A P.S. on Bernie: I spent most of last weekend being analytical online about the various candidates vying for the Democratic presidential nomination. And with minimal changes these posts ended up as components in this week’s Memphis Flyer cover story, “Super Tuesday Countdown,” a preview of next week’s round of primaries in a number of key states, including Tennessee..

The implicit thrust of all the profiles and all the analyses was that the obvious pace-setter in the Democratic field was Bernie Sanders, the progressive Senator from Vermont and the undisputed head of a burgeoning and, it would seem, ever-growing political movement.

Uniquely among the candidates, he commands an unflagging loyalty that is both personal and ideological in nature. And he is correct that the reforms he proposes — among them, single-payer universal health care, free post-secondary education, and aggressive government attention to climate change — are hardly as “radical” as his opponents proclaim. They are, in fact, the norm or are on their way to becoming so in the rest of the civilized world.

The Democratic rival closest to him, policy-wise, is Senator Elizabeth Warren, but she is in significant error when she calls herself a “capitalist.” We don’t have to be Marxists to recognize that such a term describes those who own the means of production and, one way or another, are financial speculators. The Massachusetts Senator is not even a businessperson, but a working stiff like the rest of us.

In his economic rationales, as well as his policy prescriptions, Bernie sees things from the point of view of working people, and the response to him so far, in polls as well as in actual voting, indicates that he is tapping a legitimately aggrieved mood in the country and is doing so, not a la Trump, by what so many critics see as sheer demagoguery, but via appeals to the actual self[-interests of the have-nots, not just their emotional resentments.

We are by now used to hearing people, not just Republicans or convinced conservatives, but certain kinds of professed Democrats, profess to be “scared” of the notion of Bernie Sanders as either candidate or President. Not to worry, I would counsel.
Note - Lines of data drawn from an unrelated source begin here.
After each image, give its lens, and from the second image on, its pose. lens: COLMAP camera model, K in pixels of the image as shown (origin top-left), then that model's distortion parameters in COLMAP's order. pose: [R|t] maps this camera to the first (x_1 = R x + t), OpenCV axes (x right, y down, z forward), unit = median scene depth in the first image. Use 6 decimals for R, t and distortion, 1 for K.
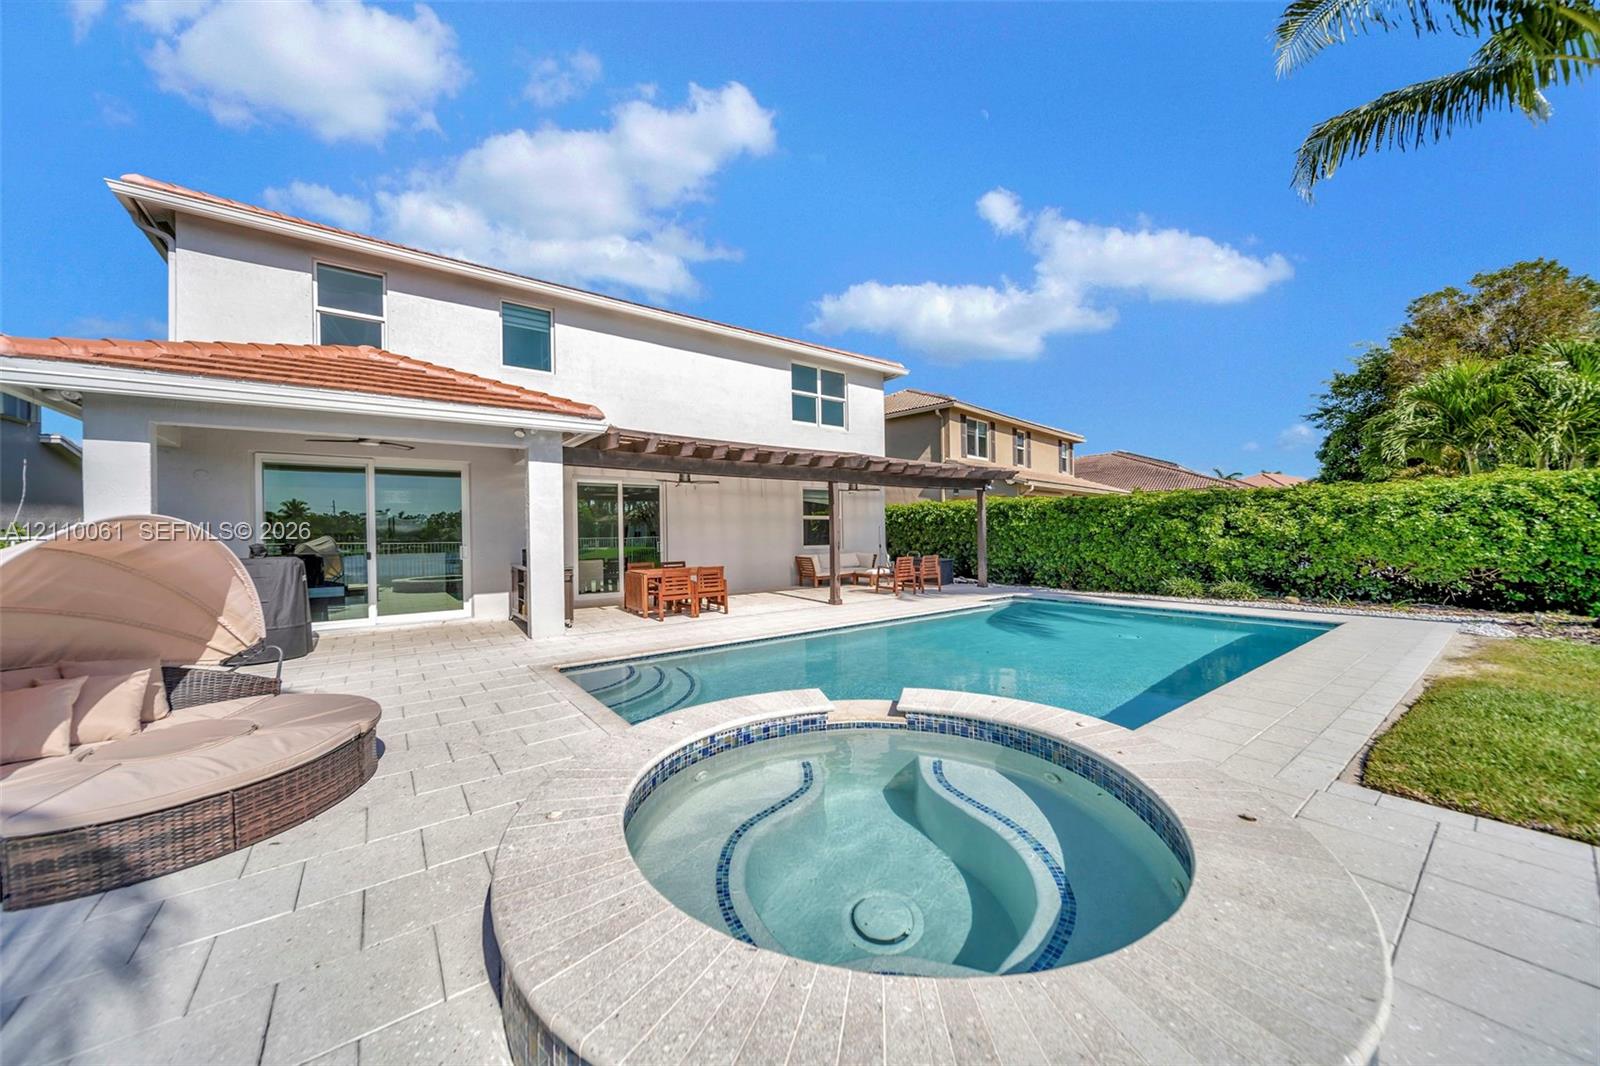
lens RADIAL K [[561.3, 0, 792.9], [0, 561.3, 528.1], [0, 0, 1]] dist [-0.001335, -0.000649]
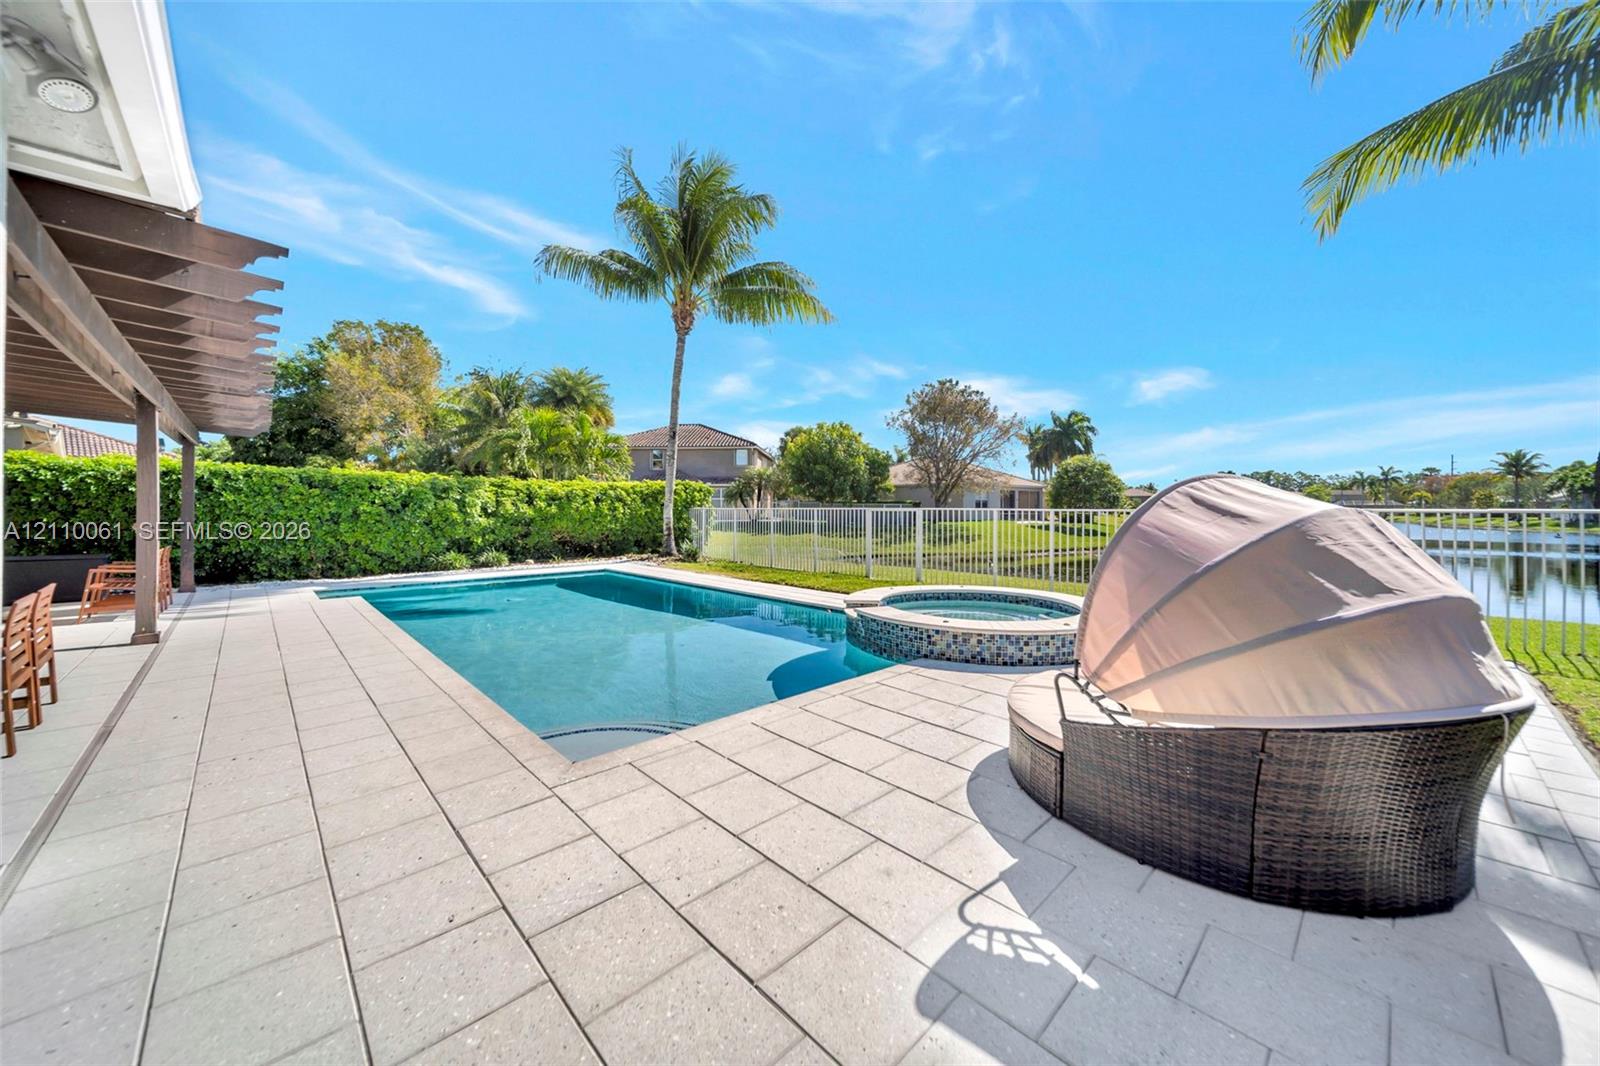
lens RADIAL K [[569.5, 0, 795.8], [0, 569.5, 494.5], [0, 0, 1]] dist [0.000498, -0.000118]
pose [[-0.134220, 0.041842, 0.990068, -0.552521], [-0.009264, 0.999012, -0.043475, 0.016210], [-0.990908, -0.015008, -0.133700, 0.505111]]
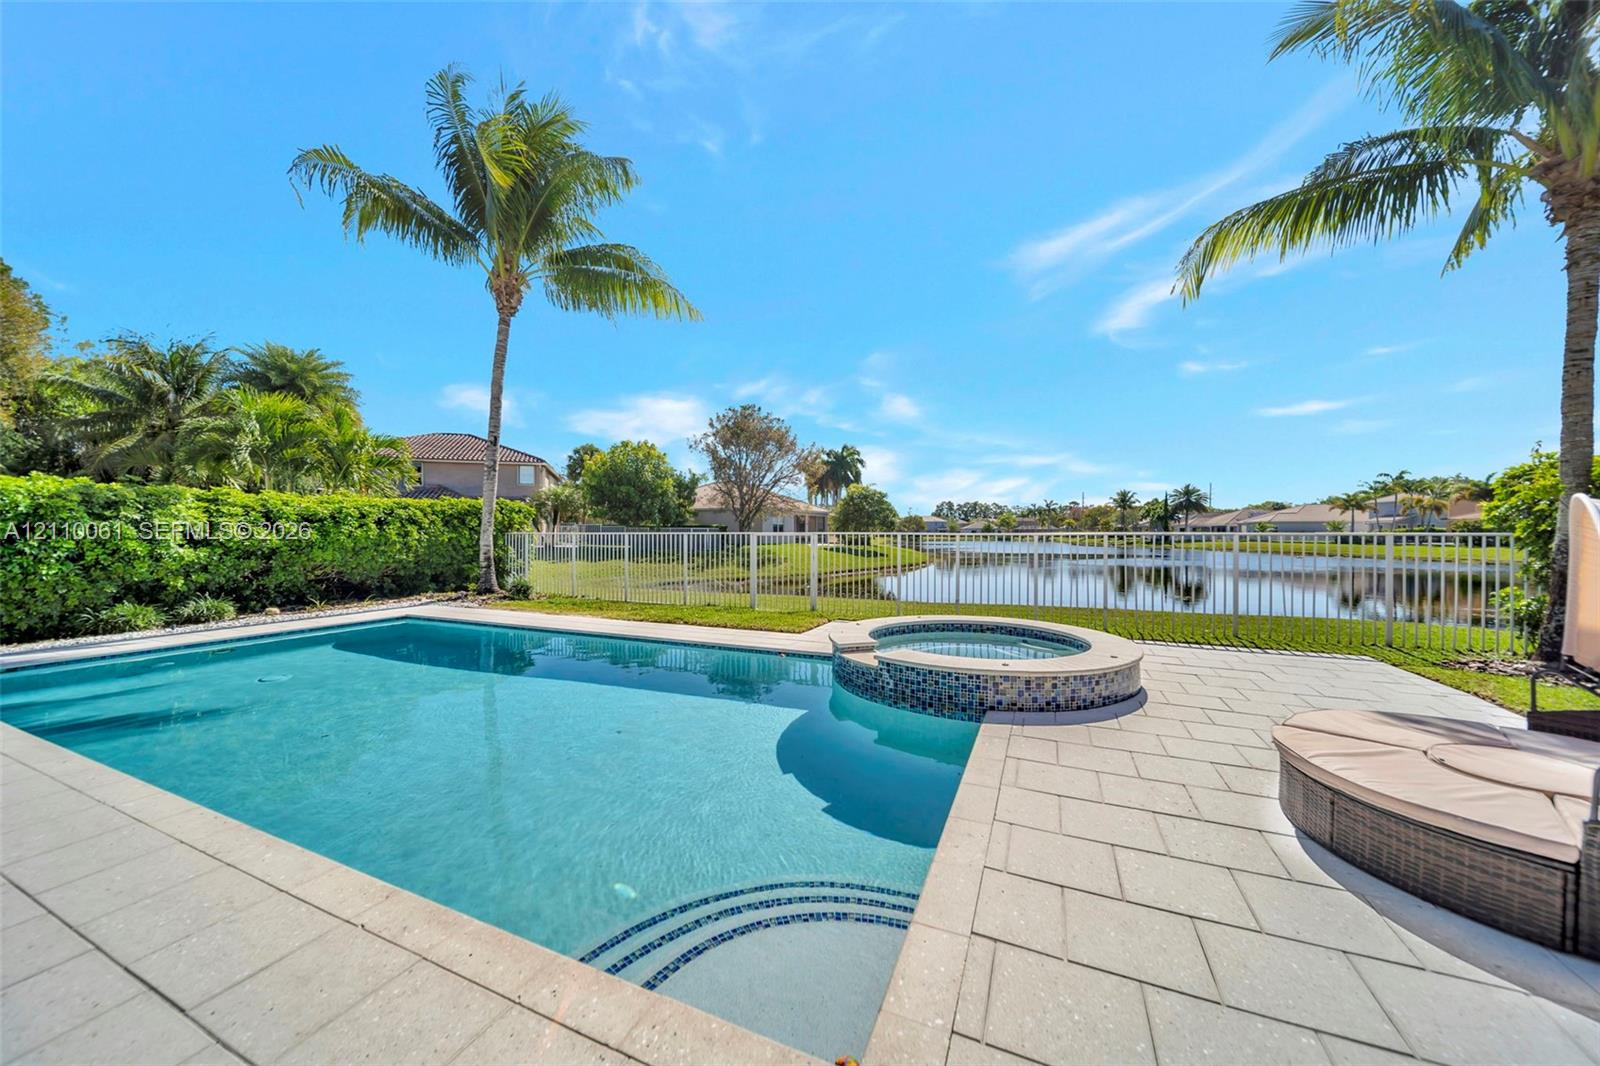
lens RADIAL K [[561.3, 0, 792.9], [0, 561.3, 528.1], [0, 0, 1]] dist [-0.001335, -0.000649]
pose [[-0.496501, 0.024928, 0.867678, -0.357281], [0.000585, 0.999597, -0.028383, 0.013593], [-0.868036, -0.013585, -0.496315, 0.659084]]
Who among us is frightened of the idea of truth-telling (an apt description of someone who would admit the simple fact that Cubans gained in literacy under Fidel Castro)? And is the idea of universal health care really all that scary?

But batten down such doors as thou wouldst. It’s still a free country. But there is a reason why more Democrats (thus far) have responded to Bernie than to any of his opponents. As, for that matter, there had to be a reason why, in 2016, more Republican primary voters opted for Trump over his GOP rivals.

I add this note as a brief postscript to my cover story in the Flyer’s October 27 print edition because, though I unmistakably credited Sanders with being the Democratic front-runner in that article, I did not spell out his candidacy to the same degree as some of the other Democrats. Consider this a remediation of sorts.

Someone, once upon a time, called for there being “a choice, not an echo.” We can all agree, surely, that a race between Bernie Sanders and Donald Trump would, if nothing else, provide that.